The dimerization domain promotes osk RNA interaction during hitchhiking in vivo. (A) Schematic representation of the reporter constructs used in this panel. (A′–Q). Egg chambers from w¹¹¹⁸ flies expressing egfp-WT, -UU, or -GNRA under the control of a mat-α4-tub-Gal4 driver. (A′) qRT-PCR experiment probing the relative levels of gene expression of egfp-WT, egfp-UU, and egfp-GNRA RNAs. RNA expression is shown as the percentage of the egfp-WT RNA level. All RNA levels were normalized to rp49 RNA. (B–P,R,S) Reporter RNAs are detected using an egfp-antisense probe, endogenous osk is visualized using a probe antisense to the osk coding sequence, and Osk protein is stained with anti-Osk antibodies. All egg chambers shown were counterstained with DAPI (blue). Bar, 50 μm. The panels highlighting the posterior pole of different oocytes (D–F,I–K,N–P) show images at the same magnification as C, H, and M. (B,G,L) egfp-WT, -UU, and GNRA reporter RNAs accumulate in young oocytes (stage 6). (C,H,M) Posterior accumulation of mutant egfp-UU and -GNRA reporter RNAs is strongly reduced in comparison with egfp-WT RNA at stage 9. The arrow in C indicates the position of the posterior pole. (D,I,N) egfp-WT, and to a lesser degree also egfp-UU and -GNRA, RNAs are present at the posterior pole of stage 10 oocytes. (E,J,O) Endogenous osk mRNA at stage 9 is localized in the presence of reporter RNAs. (F,K,P) Osk protein is expressed in stage 9 oocytes in the presence of reporter RNAs. (Q) Percentage of oocytes showing a posterior accumulation of egfp-WT, -UU, or -GNRA reporter RNAs in stage 9 egg chambers.

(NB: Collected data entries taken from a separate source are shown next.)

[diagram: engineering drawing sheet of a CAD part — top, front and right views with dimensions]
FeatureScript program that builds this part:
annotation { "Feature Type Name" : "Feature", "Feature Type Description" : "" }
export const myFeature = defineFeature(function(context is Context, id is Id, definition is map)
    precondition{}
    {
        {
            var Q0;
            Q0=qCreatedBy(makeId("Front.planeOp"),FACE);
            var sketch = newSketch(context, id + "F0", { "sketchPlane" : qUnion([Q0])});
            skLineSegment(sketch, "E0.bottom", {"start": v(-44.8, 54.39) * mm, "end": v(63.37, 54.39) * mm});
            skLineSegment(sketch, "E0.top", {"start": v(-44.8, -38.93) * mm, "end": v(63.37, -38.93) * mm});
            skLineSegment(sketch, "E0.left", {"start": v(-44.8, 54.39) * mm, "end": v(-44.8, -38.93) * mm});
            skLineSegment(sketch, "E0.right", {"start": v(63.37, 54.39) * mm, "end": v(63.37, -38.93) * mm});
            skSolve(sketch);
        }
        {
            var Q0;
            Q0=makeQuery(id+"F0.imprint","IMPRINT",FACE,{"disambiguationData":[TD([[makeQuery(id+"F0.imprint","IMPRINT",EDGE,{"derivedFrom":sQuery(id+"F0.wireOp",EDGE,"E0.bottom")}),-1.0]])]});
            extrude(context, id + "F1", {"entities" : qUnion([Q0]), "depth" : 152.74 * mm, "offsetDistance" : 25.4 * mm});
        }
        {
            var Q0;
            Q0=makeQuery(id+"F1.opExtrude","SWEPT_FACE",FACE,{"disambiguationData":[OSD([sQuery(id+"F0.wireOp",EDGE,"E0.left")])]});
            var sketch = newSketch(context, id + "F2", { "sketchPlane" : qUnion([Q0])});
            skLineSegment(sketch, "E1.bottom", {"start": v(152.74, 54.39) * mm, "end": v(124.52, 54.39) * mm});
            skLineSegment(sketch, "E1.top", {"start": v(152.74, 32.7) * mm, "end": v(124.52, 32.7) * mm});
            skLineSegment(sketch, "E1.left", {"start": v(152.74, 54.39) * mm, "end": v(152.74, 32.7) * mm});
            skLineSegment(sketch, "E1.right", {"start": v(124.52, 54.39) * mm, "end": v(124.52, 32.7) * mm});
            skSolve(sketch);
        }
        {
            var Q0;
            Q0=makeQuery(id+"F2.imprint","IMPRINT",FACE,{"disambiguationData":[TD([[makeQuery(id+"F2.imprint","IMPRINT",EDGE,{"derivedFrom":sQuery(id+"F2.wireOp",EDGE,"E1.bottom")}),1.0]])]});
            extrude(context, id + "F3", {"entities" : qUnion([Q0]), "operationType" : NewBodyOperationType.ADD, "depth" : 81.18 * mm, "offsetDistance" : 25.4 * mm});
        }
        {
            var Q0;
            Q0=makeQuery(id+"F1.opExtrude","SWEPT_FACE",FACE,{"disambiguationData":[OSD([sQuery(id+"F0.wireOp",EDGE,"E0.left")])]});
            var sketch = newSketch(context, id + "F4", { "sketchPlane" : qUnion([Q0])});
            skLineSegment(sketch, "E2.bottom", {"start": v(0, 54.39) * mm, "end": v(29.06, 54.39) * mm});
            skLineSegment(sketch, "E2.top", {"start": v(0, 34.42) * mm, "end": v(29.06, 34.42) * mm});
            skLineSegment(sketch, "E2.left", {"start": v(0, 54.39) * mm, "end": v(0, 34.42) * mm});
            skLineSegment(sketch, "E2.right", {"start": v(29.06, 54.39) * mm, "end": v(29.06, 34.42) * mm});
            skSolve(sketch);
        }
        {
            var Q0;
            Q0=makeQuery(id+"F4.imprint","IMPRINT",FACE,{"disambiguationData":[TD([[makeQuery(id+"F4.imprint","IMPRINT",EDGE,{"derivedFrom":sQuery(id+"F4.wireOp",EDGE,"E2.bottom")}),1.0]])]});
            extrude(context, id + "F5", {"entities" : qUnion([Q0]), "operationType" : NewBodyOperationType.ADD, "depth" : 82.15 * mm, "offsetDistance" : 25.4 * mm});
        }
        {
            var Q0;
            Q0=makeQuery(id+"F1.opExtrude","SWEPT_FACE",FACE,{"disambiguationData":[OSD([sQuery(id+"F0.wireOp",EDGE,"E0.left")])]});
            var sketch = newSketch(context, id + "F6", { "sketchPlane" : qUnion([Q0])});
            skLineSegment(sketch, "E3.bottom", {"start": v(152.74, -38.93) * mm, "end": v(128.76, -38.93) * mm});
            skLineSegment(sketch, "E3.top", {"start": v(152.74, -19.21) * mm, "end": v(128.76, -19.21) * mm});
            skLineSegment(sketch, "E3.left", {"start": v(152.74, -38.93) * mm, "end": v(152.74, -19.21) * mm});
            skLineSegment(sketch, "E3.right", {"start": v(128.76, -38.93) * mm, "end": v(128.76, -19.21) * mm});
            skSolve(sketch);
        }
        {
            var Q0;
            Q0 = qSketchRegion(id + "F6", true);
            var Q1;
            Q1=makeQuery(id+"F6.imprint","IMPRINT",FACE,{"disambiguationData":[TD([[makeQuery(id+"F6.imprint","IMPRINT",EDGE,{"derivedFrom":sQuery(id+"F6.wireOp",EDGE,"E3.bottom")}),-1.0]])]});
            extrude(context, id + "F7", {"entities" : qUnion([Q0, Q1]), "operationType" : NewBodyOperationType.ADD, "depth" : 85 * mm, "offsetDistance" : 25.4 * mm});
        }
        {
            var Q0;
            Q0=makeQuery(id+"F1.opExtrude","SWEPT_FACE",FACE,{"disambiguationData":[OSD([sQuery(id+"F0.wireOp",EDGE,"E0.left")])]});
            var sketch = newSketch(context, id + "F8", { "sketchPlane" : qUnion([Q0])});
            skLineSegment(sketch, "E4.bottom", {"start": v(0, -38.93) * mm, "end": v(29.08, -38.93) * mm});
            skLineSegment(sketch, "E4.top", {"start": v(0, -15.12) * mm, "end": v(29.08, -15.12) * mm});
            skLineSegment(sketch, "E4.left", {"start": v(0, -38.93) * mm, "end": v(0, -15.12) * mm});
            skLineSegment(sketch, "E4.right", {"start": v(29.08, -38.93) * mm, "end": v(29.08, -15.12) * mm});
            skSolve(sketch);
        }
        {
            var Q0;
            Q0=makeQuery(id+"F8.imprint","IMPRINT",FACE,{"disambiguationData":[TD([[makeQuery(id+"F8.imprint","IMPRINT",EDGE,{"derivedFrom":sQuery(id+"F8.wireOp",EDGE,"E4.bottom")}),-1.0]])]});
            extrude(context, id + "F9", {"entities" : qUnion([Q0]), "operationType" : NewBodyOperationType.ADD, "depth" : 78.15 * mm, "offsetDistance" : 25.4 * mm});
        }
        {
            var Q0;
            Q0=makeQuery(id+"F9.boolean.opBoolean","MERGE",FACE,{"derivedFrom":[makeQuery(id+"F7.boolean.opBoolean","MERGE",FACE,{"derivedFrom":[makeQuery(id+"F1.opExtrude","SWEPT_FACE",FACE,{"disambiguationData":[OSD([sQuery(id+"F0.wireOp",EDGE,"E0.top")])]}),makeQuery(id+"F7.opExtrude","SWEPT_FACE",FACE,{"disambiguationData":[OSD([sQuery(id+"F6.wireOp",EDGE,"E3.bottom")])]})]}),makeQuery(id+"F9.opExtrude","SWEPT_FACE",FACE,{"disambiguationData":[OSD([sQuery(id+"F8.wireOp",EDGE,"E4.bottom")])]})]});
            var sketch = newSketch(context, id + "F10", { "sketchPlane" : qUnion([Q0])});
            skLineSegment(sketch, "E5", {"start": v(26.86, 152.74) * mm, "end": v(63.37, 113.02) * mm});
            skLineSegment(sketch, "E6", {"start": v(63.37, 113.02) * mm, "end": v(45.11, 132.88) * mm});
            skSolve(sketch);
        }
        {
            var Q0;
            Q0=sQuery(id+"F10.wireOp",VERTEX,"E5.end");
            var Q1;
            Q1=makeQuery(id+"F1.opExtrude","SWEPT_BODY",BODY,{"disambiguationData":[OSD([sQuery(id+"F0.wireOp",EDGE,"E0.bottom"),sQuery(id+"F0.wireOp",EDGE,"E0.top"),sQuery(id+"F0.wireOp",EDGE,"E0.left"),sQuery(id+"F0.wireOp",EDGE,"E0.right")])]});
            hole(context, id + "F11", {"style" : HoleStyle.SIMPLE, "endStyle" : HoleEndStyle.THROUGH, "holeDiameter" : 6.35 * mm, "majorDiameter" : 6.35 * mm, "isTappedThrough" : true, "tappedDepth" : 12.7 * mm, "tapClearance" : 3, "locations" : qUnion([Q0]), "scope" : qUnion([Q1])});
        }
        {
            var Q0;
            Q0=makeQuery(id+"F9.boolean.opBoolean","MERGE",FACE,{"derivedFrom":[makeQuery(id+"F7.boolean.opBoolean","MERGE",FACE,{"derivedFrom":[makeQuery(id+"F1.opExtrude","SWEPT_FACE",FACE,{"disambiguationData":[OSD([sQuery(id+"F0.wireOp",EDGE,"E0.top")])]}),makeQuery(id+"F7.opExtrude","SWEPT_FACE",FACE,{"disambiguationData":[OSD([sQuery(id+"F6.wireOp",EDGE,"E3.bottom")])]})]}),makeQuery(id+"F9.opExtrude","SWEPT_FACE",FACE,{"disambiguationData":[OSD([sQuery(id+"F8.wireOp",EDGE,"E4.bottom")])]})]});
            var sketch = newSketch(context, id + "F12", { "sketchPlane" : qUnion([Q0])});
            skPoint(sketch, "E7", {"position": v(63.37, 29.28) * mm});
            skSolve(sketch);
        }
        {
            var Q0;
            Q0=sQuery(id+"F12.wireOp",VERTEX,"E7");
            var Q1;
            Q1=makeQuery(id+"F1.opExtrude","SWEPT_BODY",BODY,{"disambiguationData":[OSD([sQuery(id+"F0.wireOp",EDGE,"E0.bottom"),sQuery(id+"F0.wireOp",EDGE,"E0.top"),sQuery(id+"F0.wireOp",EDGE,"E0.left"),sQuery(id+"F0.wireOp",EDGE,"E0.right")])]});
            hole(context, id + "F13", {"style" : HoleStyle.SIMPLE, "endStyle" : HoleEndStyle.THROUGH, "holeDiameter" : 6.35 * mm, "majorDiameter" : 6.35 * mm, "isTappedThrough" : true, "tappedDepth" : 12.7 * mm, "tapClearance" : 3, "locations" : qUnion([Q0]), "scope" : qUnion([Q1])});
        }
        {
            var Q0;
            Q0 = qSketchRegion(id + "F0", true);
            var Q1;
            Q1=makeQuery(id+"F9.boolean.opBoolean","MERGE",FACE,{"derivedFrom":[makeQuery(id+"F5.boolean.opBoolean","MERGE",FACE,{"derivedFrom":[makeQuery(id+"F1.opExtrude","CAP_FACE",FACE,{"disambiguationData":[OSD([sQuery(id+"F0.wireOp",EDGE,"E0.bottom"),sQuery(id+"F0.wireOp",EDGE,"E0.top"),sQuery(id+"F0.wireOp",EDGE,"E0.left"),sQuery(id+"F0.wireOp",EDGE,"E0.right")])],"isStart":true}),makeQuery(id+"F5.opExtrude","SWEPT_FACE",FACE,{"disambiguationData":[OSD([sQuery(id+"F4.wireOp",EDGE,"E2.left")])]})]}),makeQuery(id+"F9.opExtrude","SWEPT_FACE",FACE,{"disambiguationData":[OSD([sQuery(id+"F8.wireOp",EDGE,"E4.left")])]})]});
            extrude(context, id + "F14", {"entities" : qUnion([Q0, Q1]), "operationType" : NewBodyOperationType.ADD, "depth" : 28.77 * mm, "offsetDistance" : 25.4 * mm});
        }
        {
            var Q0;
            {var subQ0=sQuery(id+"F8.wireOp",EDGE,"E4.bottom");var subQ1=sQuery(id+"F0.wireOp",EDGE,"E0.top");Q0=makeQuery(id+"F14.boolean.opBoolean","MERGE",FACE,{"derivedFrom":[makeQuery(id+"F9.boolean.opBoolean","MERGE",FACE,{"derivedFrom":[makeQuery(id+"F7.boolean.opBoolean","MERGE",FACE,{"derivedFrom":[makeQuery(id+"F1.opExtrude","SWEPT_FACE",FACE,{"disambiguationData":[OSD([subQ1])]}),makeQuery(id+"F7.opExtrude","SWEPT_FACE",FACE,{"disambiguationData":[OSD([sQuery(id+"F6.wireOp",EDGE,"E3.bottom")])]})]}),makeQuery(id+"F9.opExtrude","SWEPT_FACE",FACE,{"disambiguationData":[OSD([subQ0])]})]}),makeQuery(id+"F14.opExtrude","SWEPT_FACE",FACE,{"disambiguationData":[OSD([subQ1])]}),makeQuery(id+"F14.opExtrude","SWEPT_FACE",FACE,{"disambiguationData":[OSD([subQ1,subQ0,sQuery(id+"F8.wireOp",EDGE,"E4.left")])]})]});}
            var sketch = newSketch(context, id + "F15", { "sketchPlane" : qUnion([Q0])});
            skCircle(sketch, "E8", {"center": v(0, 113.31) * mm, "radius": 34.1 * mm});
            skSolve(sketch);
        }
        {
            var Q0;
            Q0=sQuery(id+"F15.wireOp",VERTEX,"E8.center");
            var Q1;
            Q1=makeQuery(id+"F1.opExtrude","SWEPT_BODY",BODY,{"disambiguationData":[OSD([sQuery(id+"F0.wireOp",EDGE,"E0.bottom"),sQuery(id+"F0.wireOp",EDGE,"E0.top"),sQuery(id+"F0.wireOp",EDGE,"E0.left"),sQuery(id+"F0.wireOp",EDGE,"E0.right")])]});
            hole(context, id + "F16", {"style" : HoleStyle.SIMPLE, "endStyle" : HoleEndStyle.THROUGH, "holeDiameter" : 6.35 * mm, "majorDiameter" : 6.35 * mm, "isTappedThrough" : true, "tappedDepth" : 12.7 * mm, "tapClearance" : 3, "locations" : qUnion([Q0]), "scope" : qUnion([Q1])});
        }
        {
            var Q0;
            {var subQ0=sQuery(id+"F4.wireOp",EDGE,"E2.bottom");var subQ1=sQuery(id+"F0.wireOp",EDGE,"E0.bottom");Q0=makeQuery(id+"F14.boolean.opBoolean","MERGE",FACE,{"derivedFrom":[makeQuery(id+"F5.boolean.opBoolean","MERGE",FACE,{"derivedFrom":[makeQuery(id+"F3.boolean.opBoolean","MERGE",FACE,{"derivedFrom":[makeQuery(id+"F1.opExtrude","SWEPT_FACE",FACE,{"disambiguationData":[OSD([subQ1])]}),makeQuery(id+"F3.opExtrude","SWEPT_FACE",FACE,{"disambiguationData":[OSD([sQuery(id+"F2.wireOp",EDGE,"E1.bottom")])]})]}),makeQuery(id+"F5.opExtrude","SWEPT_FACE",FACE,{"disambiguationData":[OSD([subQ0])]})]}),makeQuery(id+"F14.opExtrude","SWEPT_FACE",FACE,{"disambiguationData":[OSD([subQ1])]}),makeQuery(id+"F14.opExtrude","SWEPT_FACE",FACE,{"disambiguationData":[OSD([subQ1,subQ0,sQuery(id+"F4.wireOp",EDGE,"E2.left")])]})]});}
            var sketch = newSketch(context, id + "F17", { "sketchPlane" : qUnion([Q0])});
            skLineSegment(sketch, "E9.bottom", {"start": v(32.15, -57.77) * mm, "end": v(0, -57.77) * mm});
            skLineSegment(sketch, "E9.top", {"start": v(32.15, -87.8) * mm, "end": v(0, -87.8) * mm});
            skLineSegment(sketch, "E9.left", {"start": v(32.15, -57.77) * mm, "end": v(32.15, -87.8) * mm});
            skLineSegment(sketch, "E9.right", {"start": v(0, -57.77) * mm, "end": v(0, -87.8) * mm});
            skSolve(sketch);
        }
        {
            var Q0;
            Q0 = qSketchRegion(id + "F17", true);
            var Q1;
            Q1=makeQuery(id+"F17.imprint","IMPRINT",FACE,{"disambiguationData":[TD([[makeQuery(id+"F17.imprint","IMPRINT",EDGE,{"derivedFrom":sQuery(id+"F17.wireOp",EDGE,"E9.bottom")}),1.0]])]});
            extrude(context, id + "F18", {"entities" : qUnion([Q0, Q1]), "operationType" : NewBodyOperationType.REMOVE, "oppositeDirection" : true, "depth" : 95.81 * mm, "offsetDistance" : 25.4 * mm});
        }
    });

The accumulation of egfp RNAs was scored in at least two independent experiments (egfp-WT: n = 127; egfp-UU: n = 61; egfp-GNRA: n = 71). (R,S) w¹¹¹⁸ control flies, which do not express transgenic reporter3′UTR, were also stained for osk mRNA and Osk protein for comparison.

FIGURE 4.

osk RNAs engage in direct interactions in the oocyte. Egg chambers from osk RNA null flies [;;osk^A87/Df(3R)p^XT103] expressing full-length transgenic osk mRNA under the control of pCog and nos-Gal4 drivers. (A–A″,B–B″) RNA expressed from oskWT (A–A″) and oskAA (B–B″) transgenes is transported into the oocyte (stage 6) and localizes at the posterior pole of stage 9 egg chambers (oskWT, 93%; oskAA, 91%). In a subset of the egg chambers (oskWT, 30%; oskAA, 39%), ectopic osk mRNA is additionally detected. Staufen protein is equally enriched at the posterior pole of egg chambers. As established by qRT-PCR, oskWT and oskAA were overexpressed to similar levels in comparison to osk levels of w¹¹¹⁸ flies. osk RNAs were detected using an osk (coding region)–antisense probe (red) immuno-stained with anti-Staufen antibodies (white). (C–C″,D–D″) Egg chambers coexpressing oskAA with either egfp-WT or egfp-UU. Both reporter RNAs enrich in young oocytes (C,D), but posterior pole accumulation of the egfp-WT is strongly reduced (C′) (16% ± 13%) compared with the egfp-UU (D′) (91% ± 5%) at stage 9 of oogenesis. Staufen enriches equally in the presence of either RNA (C″,D″). A summary of reporter3′UTR RNA hitchhiking at stage 9 of oogenesis is shown below. All egg chambers were simultaneously stained with egfp-antisense probe (red) to specifically detect the reporter RNAs and anti-Staufen antibodies (white) to also detect full-length osk mRNA. The accumulation of egfp-reporter RNA at the posterior pole was scored in at least two independent experiments, analyzing at least 15 egg chambers per experiment. All egg chambers were stained for RNA (red) by whole-mount in situ hybridization and counterstained with DAPI (blue). Bar, 50 μm.